AINSI VINT LA NUIT
- Par Pierre-Jean BLAZY
- Le 19/10/2015
Le premier vendredi de l'automne finit doucement.
Il nous reste maintenant une soirée à vivre ensemble, dans les murs du Château de Mouans-Sartoux, qui fièrement ouvre ses portes, et voit lentement mais sûrement la salle des conférences s'emplir de visages et de sourires.
Geneviève Bertand, la poète coudoucène, venue de belles terres proches de la cité phocéenne, ne laisse pas tranquilles les esprits:
Ne pas partir
Ne pas fermer le portail qui grince
Rester
accrochée à la falaise
suspendue à h auteur du tilleul
Le soleil comme une deuxième peau
(...)
Est-ce trop?
La beauté me gifle comme une vague à chaque réveil
Vertige
(...)
D'une seule feuille
le tilleul fait basculer l'été
Heure oblique qui fait surgir des reliefs imprévus
Clarté du cœur
de l'âme
du regard
Et il fallait la souple et gracile flûte traversière de Christine Lacombe pour marcher à côté d'elle sur les chemins de petits matins.
Ouvrir
la maison haute
Cueillir
la certitude de la falaise
matrice de soleil et de la lune
Ouvrir le volet chaque matin
dans une lumière de chèvrefeuille
(...)
Je suis là,
indiscrète,
voleuse de bonheur
Dans un frémissement
le tilleul accueille
l'immense
l'immobile
Quatre-vingt douze regards gardent leur être tourné vers les mots qui dansent une valse lente, séparés par la ligne douce des notes de la flûte:
Partir
Laisser un éclat d'âme collé
entre porte et chambranle
Fermer le portail qui grince
Partir
(...)
D'abord vient le cri non crié
Resté silencieux à l'heure de la perte
de la mort
de l'abandon
de l'injustice
du déni
Les souffrances accumulées quittent la grande pièce pleine de musiques.

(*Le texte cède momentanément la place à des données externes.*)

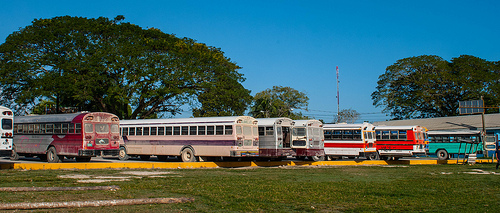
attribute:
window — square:
[135, 125, 143, 136]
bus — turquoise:
[426, 129, 484, 160]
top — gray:
[424, 128, 484, 134]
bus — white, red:
[373, 119, 431, 159]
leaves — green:
[404, 68, 429, 89]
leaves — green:
[77, 43, 129, 73]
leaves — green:
[425, 61, 455, 85]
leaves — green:
[452, 61, 476, 89]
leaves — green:
[213, 67, 241, 104]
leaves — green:
[165, 51, 207, 66]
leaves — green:
[115, 74, 158, 94]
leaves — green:
[105, 27, 146, 56]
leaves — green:
[94, 81, 128, 101]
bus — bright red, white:
[370, 119, 435, 168]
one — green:
[427, 127, 484, 157]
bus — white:
[324, 122, 377, 162]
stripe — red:
[316, 141, 381, 150]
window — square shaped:
[153, 124, 178, 138]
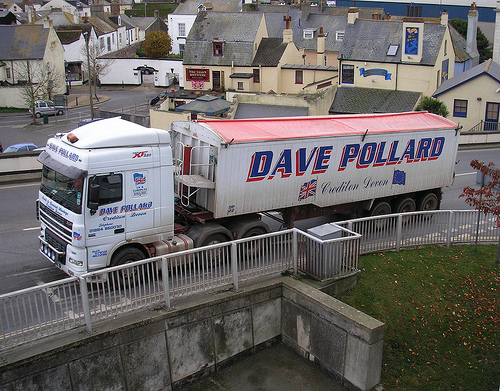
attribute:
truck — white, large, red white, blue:
[37, 112, 462, 284]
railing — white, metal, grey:
[2, 209, 499, 363]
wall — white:
[0, 269, 384, 390]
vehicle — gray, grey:
[28, 98, 68, 119]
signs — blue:
[357, 19, 421, 80]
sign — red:
[183, 67, 211, 83]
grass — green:
[330, 242, 499, 389]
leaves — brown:
[419, 259, 498, 340]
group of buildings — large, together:
[1, 0, 498, 135]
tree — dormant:
[79, 35, 110, 119]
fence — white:
[0, 207, 497, 360]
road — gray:
[3, 148, 498, 338]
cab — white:
[35, 114, 176, 286]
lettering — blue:
[98, 200, 154, 216]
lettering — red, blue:
[245, 137, 446, 180]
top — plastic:
[194, 110, 457, 145]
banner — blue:
[356, 67, 393, 82]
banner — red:
[184, 64, 210, 83]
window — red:
[211, 40, 223, 58]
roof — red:
[176, 109, 463, 146]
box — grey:
[307, 222, 345, 279]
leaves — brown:
[460, 158, 499, 229]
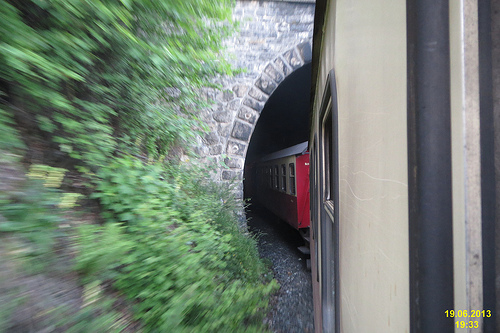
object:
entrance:
[236, 57, 314, 297]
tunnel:
[224, 34, 317, 294]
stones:
[251, 73, 277, 97]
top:
[267, 141, 308, 161]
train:
[243, 0, 499, 332]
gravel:
[258, 240, 311, 333]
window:
[321, 99, 334, 215]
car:
[308, 0, 500, 333]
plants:
[0, 0, 284, 333]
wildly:
[1, 0, 279, 332]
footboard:
[296, 245, 309, 255]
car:
[266, 137, 309, 229]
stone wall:
[179, 0, 317, 232]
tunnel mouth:
[241, 40, 354, 293]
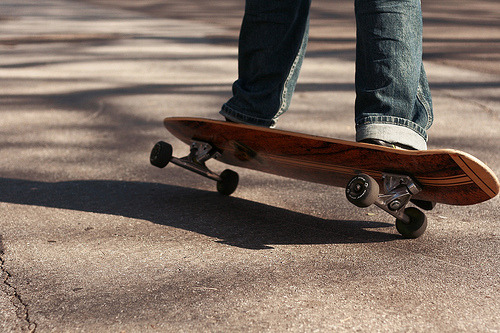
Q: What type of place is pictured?
A: It is a street.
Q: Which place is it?
A: It is a street.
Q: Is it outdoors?
A: Yes, it is outdoors.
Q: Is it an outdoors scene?
A: Yes, it is outdoors.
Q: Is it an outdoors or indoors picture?
A: It is outdoors.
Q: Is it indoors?
A: No, it is outdoors.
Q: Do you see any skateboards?
A: Yes, there is a skateboard.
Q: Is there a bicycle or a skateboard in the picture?
A: Yes, there is a skateboard.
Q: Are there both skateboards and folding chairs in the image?
A: No, there is a skateboard but no folding chairs.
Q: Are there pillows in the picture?
A: No, there are no pillows.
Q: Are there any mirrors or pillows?
A: No, there are no pillows or mirrors.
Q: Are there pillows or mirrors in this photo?
A: No, there are no pillows or mirrors.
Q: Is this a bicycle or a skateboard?
A: This is a skateboard.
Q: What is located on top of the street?
A: The skateboard is on top of the street.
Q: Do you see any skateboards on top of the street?
A: Yes, there is a skateboard on top of the street.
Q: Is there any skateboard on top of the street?
A: Yes, there is a skateboard on top of the street.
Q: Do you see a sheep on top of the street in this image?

Il y a la force heureuse du partage des fruits de la beauté. Nous vivons une aube claire.
Exil
Il est en exil l'homme
sous un autre ciel
et son désir
comme entravé
son désir
sous le signe de l'eau
quand il réclame le feu
Obscur
son regard
(...)
Jeu d'ombres
et de mémoires
reportées
déjouées
réinventées
Les minutes s'écoulent, hors des désordres du monde
Nous voici passagers d'instants de la vie vraie.
Il est quinze heures
Obus de lumière au ras de l'herbe
Eclaboussure en plein visage
Temps mêlé
Heure d'attente et d'écoute
(...)
Mal au profond des reins
comme à la racine du souffle
Est-ce mal à la vie?
souffrance silencieuse
à l'intérieur des organes
comme un enfantement
Les applaudissements, et tous ces yeux qui disent merci à Geneviève Bertrand et Christine Lacombe sont le signal du passage à vos mots qui s'enhardissent, et viennent se cogner sur les murs épais du Château.
Tour à tour Irène Leneuveu, Myriam Holley,
Maryse Dutouya, Marie-Solange Raymond,
Eva-Maria Berg, Marie-France et Frédéric Dion,
Michel Orion,
David Cardoso,
Louis Champavier,
votre serviteur et
Michèle Freud vont lire, déclamer, chanter, et partager leurs émotions devenues sonorités.
Puis voici le moment tant attendu, où la belle et apaisante soprano antiboise Deborah Bellevy va, par trois fois, nous emmener dans les chambres de la beauté calme et mélodieuse, en complicité d'art avec le magnifique pianiste et chef d'orchestre Patrick Nebbula.
Voilà.
Nous étions des évadés du quotidien, en route vers la contrée où nous voudrions rester.
Ainsi vint la nuit.
Autour du buffet calme et joyeux, où chaque bruit, chaque voix mélangée aux autres, est un appel à revenir.
Pierre-Jean Blazy
Les poèmes de Geneviève Bertrand sont extraits de son recueil "l'impatience du tilleul (éd.de l'Atlantique en 2012), de textes publiés par la revue Filigranes en 2013, et certains sont inédits.